Exercise brief:
Set down exactly, from the records below, the line with "right wrist: (419, 304)" through the line with "right wrist: (331, 238)", and nothing else.
== Records to use
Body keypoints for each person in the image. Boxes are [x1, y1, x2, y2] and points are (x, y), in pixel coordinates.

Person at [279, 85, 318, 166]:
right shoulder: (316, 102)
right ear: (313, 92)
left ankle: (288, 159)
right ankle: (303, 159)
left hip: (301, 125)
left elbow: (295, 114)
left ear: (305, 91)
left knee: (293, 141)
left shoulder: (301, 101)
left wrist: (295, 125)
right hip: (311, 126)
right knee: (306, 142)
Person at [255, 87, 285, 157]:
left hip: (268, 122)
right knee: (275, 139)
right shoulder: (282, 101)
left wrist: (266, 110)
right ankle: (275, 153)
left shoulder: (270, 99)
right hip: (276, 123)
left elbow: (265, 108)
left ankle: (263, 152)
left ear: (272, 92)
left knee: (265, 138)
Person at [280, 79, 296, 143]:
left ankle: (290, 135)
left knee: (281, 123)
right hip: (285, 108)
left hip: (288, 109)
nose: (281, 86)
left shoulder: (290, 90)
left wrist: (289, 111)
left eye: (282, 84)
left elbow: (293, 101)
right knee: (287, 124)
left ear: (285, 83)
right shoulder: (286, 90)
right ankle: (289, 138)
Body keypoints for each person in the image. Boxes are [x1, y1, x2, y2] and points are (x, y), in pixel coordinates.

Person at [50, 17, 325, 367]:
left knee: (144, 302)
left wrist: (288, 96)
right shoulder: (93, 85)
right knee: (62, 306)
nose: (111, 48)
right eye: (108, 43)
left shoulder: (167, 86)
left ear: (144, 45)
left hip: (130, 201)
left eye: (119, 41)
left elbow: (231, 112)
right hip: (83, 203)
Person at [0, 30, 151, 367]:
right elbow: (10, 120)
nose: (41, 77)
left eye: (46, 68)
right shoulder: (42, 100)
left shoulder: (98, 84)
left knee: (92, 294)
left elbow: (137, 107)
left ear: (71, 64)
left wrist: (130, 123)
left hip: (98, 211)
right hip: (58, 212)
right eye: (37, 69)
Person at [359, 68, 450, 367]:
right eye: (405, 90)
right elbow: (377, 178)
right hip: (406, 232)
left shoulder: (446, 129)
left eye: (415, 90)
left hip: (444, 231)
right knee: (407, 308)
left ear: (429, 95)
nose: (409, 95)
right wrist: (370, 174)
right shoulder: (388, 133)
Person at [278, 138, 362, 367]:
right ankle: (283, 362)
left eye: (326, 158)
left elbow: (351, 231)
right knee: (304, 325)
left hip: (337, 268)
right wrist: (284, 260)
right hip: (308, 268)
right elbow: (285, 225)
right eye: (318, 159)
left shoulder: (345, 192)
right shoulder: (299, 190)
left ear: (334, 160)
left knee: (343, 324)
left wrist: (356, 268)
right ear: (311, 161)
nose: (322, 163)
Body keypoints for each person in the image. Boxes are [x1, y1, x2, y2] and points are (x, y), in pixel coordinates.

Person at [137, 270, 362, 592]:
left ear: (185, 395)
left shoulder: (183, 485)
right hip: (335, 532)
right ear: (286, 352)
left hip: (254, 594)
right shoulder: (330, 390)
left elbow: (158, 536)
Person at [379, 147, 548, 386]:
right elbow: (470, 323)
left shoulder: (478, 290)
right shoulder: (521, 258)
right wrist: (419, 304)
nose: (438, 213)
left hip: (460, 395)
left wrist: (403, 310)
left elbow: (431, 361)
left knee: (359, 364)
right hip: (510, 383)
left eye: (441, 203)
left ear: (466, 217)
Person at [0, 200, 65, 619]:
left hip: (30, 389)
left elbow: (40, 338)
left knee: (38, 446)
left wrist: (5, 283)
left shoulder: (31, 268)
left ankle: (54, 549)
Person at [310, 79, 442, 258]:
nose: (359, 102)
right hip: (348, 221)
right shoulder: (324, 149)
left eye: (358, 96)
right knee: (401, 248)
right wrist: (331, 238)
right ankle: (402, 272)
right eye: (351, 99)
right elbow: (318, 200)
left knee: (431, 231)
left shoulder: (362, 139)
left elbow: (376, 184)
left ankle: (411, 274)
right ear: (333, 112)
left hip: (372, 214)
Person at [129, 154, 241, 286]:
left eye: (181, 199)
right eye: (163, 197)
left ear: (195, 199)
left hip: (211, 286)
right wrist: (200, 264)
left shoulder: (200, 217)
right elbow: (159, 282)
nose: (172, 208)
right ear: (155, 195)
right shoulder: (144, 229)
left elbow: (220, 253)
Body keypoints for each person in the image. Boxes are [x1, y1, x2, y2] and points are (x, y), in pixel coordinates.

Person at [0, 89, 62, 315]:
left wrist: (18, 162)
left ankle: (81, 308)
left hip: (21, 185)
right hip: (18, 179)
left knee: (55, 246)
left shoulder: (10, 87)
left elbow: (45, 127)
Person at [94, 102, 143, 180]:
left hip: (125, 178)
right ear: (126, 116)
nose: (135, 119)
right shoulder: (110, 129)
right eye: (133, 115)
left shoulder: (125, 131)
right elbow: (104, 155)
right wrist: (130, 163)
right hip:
====
== Records to use
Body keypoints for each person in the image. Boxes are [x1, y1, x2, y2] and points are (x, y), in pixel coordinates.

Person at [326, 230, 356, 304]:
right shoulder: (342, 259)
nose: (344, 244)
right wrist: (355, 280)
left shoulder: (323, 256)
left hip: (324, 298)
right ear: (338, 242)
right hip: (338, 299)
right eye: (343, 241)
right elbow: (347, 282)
====
== Records to use
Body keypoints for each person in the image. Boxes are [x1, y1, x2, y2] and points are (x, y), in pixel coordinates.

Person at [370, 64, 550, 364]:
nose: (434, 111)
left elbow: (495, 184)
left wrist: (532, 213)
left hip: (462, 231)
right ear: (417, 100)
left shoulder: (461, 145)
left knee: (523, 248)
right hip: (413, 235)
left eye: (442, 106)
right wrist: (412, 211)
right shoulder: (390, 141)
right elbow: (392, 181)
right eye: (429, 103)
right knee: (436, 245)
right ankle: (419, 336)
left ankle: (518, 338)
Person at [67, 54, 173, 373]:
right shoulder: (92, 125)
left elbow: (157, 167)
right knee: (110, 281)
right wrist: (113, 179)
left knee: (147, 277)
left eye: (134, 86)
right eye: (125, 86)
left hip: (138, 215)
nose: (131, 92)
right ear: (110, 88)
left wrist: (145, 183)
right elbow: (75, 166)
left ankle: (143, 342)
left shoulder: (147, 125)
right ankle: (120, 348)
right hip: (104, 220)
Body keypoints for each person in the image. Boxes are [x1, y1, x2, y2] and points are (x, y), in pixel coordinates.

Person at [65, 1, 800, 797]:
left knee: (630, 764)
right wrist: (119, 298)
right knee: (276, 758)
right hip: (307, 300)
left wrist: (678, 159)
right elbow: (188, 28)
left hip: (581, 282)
====
Task output:
right wrist: (419, 304)
nose: (438, 213)
left hip: (460, 395)
left wrist: (403, 310)
left elbow: (431, 361)
left knee: (359, 364)
right hip: (510, 383)
left eye: (441, 203)
left ear: (466, 217)
Person at [0, 200, 65, 619]:
left hip: (30, 389)
left elbow: (40, 338)
left knee: (38, 446)
left wrist: (5, 283)
left shoulder: (31, 268)
left ankle: (54, 549)
Person at [310, 79, 442, 258]:
nose: (359, 102)
right hip: (348, 221)
right shoulder: (324, 149)
left eye: (358, 96)
right knee: (401, 248)
right wrist: (331, 238)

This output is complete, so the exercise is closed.